The Ninth Circuit may soon be evaluating the scope of CWA jurisdiction over groundwater. That issue -- along with the others raised by the Healdsburg decision -- has been fully briefed. In those briefs, appellees have acknowledged the split in the case law but cite to various rulemakings, including the general permit promulgated for concentrated animal feeding operations and the preamble for the federal storm water permitting program, as evidence that the regulatory agencies intend to cover hydrologic connections from groundwater to surface water. In contrast, the appellants argue that the case law and legislative history of the CWA do not support a broad finding of jurisdiction over groundwater. Appellants cite to, among other things, the "effects" language of the Bosma court and assert that: any water leaving the pond only results in "indiscernible" changes to the quality of the river; and absent a documented impact on the river itself, the court cannot require permitting over "theoretical" levels of constituents. Not surprisingly, amicus briefs have also been submitted on the issue. For example, the American Forest and Paper Association cites to legislative history to support its claims that "Congress has, at various times, considered regulating discharges to groundwater, but they remain outside of CWA jurisdiction."

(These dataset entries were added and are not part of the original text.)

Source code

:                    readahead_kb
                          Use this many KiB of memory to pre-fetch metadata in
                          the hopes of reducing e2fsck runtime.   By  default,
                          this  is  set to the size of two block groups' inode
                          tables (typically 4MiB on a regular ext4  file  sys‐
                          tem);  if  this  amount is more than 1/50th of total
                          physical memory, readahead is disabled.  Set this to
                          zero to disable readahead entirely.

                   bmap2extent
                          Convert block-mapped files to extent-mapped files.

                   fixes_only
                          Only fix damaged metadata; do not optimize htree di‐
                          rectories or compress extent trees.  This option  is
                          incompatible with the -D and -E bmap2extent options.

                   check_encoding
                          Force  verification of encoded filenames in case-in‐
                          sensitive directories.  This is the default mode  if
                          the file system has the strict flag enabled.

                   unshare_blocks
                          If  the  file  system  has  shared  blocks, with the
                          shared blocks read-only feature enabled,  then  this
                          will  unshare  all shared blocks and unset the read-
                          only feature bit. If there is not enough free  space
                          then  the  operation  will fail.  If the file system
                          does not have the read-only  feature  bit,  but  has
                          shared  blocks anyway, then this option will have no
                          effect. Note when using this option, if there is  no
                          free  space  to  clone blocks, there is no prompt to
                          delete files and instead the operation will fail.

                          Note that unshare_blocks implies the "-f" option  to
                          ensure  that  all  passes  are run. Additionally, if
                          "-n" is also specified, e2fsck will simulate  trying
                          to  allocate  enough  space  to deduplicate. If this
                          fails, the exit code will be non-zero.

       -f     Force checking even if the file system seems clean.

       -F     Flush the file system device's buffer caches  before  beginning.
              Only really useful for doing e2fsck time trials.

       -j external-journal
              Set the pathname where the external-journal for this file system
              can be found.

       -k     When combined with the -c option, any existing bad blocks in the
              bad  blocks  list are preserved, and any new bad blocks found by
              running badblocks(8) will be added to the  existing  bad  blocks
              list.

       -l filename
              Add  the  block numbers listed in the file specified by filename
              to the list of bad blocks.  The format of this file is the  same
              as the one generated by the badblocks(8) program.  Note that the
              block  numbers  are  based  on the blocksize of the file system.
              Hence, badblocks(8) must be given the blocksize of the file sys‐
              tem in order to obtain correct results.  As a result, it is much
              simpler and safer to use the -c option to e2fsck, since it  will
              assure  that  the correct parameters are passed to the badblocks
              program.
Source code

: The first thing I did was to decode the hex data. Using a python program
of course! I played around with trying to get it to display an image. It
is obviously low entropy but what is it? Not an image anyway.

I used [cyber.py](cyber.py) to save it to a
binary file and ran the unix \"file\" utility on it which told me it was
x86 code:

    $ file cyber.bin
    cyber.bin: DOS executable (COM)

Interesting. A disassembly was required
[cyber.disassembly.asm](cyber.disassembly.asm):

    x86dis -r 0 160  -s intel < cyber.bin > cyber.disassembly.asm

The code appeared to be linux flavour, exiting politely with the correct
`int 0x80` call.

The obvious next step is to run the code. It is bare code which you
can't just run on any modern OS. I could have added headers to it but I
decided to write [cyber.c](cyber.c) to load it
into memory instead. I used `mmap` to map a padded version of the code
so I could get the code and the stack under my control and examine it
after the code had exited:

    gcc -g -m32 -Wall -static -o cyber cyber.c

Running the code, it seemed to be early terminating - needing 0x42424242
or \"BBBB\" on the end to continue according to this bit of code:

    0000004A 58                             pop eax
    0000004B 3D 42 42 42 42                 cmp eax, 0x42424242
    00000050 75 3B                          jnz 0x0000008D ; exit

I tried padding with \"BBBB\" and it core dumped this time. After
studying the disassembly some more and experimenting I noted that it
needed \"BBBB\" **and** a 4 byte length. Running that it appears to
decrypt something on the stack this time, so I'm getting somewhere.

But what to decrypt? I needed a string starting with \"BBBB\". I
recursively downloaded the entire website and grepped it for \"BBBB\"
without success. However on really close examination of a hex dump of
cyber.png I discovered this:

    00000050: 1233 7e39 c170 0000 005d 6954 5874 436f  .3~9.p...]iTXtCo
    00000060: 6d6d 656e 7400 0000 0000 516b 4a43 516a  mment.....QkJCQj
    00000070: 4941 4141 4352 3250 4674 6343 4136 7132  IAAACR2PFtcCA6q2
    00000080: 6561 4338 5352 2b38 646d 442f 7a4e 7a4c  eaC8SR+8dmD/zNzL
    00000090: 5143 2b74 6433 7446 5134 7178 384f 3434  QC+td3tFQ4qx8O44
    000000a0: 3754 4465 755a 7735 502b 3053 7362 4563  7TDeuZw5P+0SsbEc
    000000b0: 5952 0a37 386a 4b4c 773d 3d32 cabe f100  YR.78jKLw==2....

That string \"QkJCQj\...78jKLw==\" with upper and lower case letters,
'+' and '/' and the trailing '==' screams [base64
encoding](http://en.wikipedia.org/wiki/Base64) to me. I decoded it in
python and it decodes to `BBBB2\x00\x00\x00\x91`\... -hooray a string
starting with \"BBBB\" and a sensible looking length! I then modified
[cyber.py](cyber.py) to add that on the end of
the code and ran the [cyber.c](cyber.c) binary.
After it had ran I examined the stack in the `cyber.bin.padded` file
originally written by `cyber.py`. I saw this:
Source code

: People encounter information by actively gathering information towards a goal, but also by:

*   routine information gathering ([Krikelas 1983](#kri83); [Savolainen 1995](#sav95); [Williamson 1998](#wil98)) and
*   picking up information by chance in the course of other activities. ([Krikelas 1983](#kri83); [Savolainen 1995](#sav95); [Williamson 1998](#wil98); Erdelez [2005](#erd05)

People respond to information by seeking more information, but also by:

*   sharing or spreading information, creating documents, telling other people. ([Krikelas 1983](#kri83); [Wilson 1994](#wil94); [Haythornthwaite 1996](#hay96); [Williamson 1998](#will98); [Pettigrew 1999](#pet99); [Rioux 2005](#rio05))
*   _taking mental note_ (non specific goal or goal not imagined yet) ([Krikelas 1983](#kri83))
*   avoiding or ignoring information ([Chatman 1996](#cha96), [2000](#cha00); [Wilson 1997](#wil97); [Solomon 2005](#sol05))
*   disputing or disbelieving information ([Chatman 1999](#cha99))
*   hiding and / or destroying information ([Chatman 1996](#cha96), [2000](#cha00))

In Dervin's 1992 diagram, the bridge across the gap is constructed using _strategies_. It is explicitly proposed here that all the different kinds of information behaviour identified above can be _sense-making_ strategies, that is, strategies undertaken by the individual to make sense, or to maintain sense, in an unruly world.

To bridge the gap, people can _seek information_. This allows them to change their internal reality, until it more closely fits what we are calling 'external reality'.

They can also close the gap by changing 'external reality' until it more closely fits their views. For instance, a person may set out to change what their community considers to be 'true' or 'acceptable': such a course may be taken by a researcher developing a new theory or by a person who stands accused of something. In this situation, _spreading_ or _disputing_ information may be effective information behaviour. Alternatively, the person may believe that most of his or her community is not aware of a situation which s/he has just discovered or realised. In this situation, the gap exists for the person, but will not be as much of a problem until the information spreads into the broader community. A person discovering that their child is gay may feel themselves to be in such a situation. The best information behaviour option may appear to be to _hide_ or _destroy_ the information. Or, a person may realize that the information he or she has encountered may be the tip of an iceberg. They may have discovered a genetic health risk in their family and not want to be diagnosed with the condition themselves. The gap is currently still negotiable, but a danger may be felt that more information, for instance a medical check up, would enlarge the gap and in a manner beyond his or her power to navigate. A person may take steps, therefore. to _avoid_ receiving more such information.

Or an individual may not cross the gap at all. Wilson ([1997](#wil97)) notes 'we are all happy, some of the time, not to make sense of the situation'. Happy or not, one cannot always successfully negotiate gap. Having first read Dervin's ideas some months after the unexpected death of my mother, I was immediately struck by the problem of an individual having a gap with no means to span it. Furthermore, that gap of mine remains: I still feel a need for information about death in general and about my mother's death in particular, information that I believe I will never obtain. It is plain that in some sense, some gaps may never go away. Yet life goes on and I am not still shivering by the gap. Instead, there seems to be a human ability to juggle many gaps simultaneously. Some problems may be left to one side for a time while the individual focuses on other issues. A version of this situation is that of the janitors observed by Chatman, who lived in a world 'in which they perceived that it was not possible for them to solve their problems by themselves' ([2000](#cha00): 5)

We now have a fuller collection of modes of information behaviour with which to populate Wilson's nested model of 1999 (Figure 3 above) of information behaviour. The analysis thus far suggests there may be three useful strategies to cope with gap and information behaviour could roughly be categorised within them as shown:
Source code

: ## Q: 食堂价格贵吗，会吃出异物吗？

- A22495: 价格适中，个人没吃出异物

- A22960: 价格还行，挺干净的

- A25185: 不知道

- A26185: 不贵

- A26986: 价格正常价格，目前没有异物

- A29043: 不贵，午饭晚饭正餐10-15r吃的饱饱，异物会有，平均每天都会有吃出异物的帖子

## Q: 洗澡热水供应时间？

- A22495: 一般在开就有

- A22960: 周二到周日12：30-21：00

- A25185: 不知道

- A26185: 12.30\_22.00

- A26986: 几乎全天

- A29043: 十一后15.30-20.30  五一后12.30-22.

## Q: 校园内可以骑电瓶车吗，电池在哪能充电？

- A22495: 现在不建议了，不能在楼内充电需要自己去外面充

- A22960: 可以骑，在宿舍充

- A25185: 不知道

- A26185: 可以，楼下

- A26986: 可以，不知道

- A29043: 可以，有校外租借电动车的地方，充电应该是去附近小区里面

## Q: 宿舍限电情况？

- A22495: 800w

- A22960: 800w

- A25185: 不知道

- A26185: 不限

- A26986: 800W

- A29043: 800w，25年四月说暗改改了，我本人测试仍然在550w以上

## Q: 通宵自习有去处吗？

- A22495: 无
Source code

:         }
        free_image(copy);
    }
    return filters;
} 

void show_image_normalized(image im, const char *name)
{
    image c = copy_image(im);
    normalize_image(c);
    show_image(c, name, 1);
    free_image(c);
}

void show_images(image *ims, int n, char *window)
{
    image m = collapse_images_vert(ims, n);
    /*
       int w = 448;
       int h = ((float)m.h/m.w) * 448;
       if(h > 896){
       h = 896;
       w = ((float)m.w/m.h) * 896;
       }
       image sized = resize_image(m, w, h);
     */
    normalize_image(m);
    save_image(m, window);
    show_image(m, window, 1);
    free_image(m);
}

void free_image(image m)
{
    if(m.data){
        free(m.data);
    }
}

Any determination by the Ninth Circuit on the Healdsburg issues will be closely followed and could have significant consequences for CWA programs in the Ninth Circuit and beyond. After the decision in SWANCC, the regulated community, legal scholars, permitting authorities and nongovernmental organizations have engaged in a much publicized debate over the scope of the CWA. The issues raised in that debate could be dwarfed by a Ninth Circuit decision addressing the scope of CWA regulation over groundwater.